Un enjeu macroéconomique vital pour les deux nations

Régis Hounkpè résume ainsi l’urgence d’une réouverture : « La reprise des flux commerciaux permettrait au port de Cotonou de retrouver sa vitalité d’antan. Après trois années de crise, cette situation est devenue intenable. Les transporteurs, les logisticiens, les commerçants et les hommes d’affaires des deux pays ont besoin de compter sur la façade maritime béninoise pour relancer leur activité. »

Une réouverture progressive, avec des contrôles renforcés, apparaît donc comme la solution la plus réaliste. Les deux chefs d’État, Romuald Wadagni et le général Abdourahamane Tiani, pourraient ainsi valider cette approche dès que les négociations en cours aboutiront.

Les populations en première ligne des conséquences

Au-delà des chiffres macroéconomiques, la crise a des répercussions dramatiques sur les populations locales. À Malanville, côté béninois, et à Gaya, côté nigérien, les commerçants voient leurs revenus s’effondrer. Certaines boutiques ont fermé, d’autres ne survivent que grâce à une clientèle réduite de moitié.

Les détours logistiques ont entraîné une hausse des prix des denrées de base sur les marchés locaux, certaines marchandises devenant rares. La mobilité des populations est également affectée : les traversées en pirogue, plus dangereuses que les passages terrestres, voient leurs coûts exploser. Certaines communautés se retrouvent isolées, leurs liens familiaux fragilisés.

Cette situation précaire favorise le développement de réseaux de contrebande et de rackets, exacerbant l’insécurité dans la région. Pourtant, les enjeux économiques ont finalement poussé les deux États à renouer le dialogue.
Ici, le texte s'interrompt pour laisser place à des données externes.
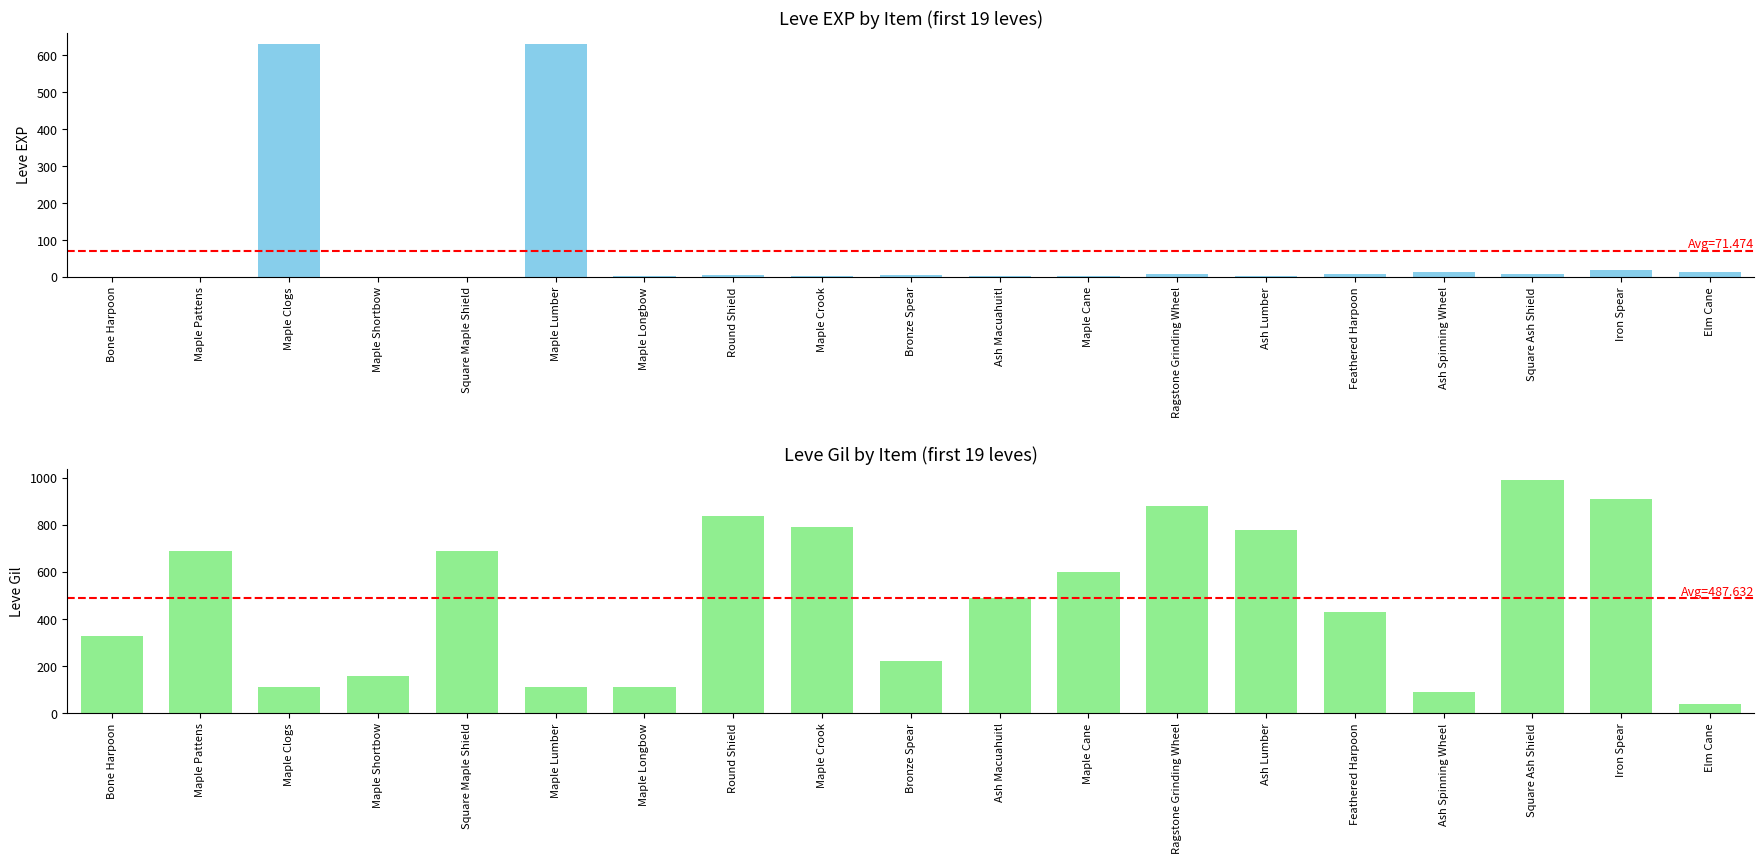

What position from the left is Bronze Spear?

10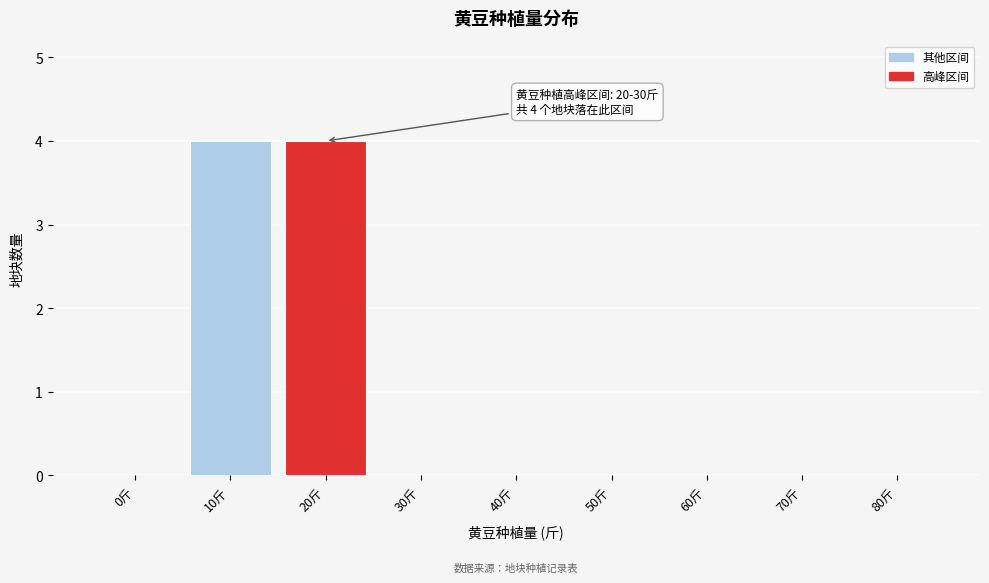

Reading left to right, what are all the values shown in this chart?

0斤=0	10斤=4	20斤=4	30斤=0	40斤=0	50斤=0	60斤=0	70斤=0	80斤=0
Depuis l’élection de Romuald Wadagni à la présidence du Bénin, une dynamique positive s’est enclenchée. Le nouveau président s’est rendu à Niamey dès juin 2026, relançant les discussions et permettant la création rapide du comité conjoint d’experts.

Régis Hounkpè appelle à dépasser les divergences politiques pour se concentrer sur l’essentiel : « Les dirigeants actuels privilégient une géopolitique pure, mais la réalité géographique les condamne à coopérer. Ils sont contraints de travailler ensemble pour survivre économiquement et répondre aux défis sécuritaires qui menacent la stabilité de la région. »
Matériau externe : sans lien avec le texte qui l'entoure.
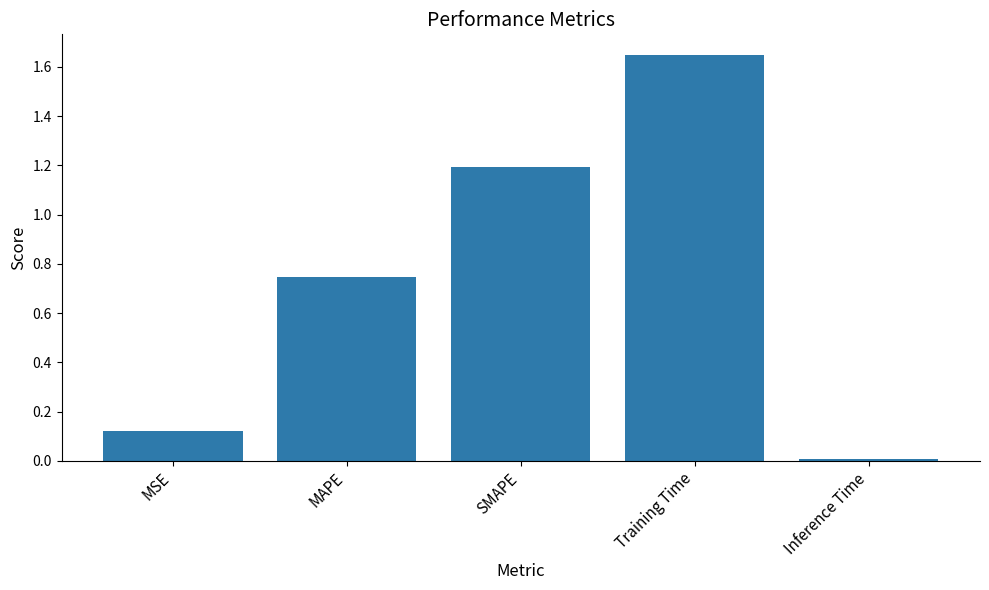

Rank the categories by value from highest to lowest.

Training Time, SMAPE, MAPE, MSE, Inference Time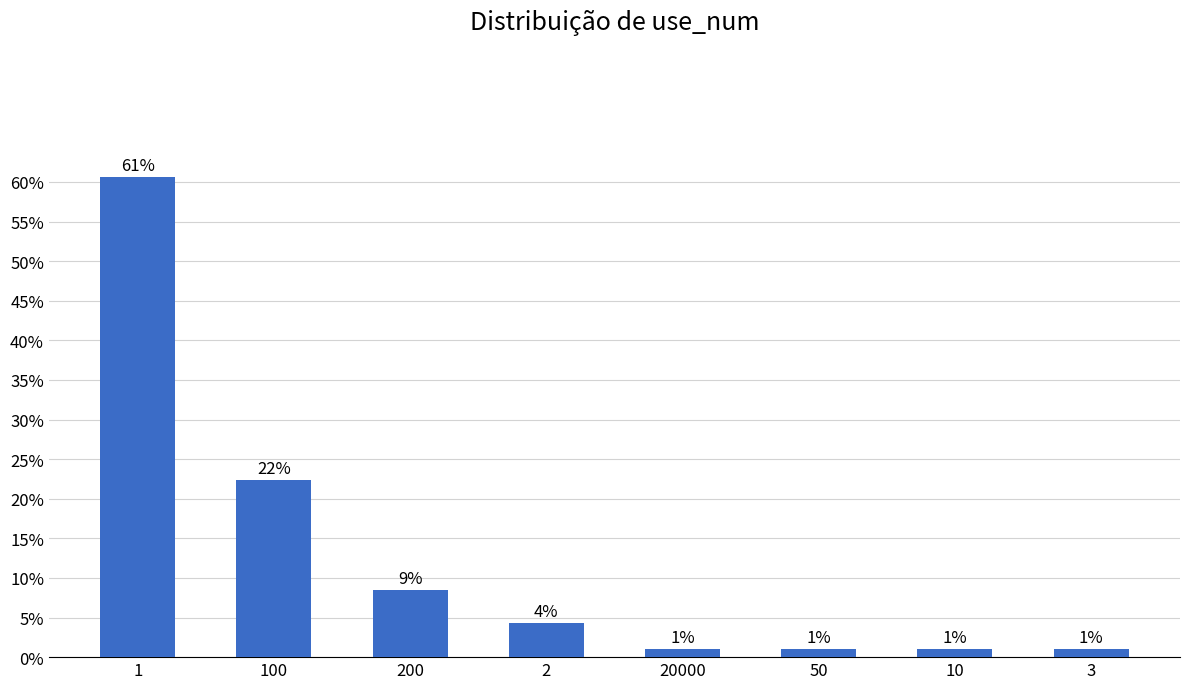

What is the label of the 1st bar from the left?

1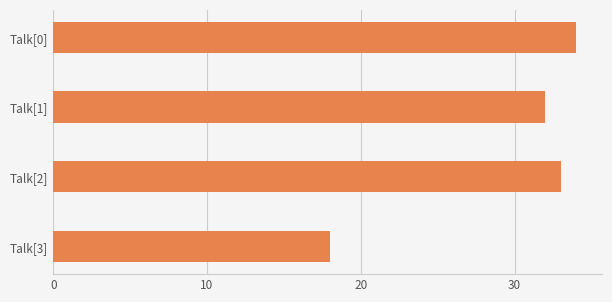

Rank the categories by value from lowest to highest.

Talk[3], Talk[1], Talk[2], Talk[0]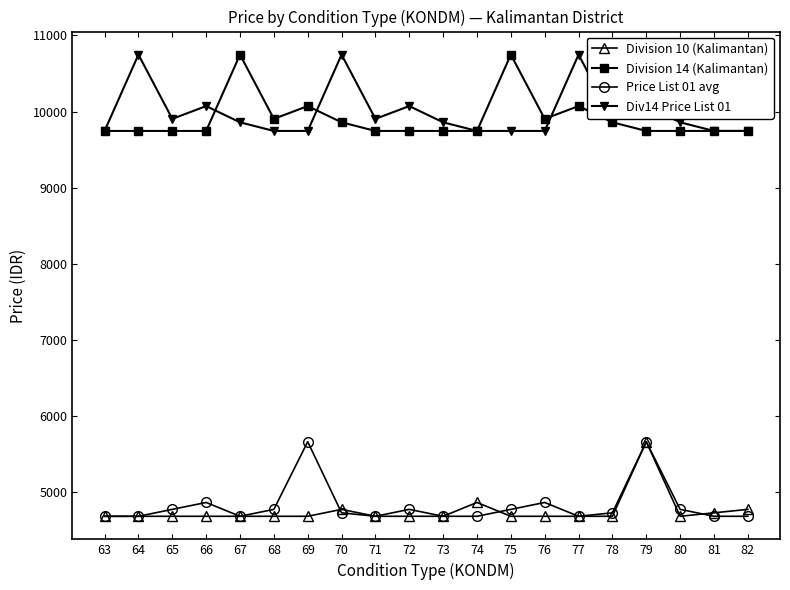

At which category is the sum across all series the highest?

79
Confiant dans l’issue des négociations, l’analyste estime que le pragmatisme finira par l’emporter : « Il faudra mettre de côté toute considération idéologique et se focaliser sur les impératifs de survie économique, de logistique, de sécurité et de lutte contre le terrorisme. »

Une réouverture progressive de la frontière pourrait donc intervenir dans les prochains mois, marquant un tournant dans les relations entre le Bénin et le Niger. Cette avancée pourrait même inspirer d’autres pays de la région, comme le Mali et la Côte d’Ivoire, qui ont récemment renoué le dialogue pour des raisons avant tout économiques.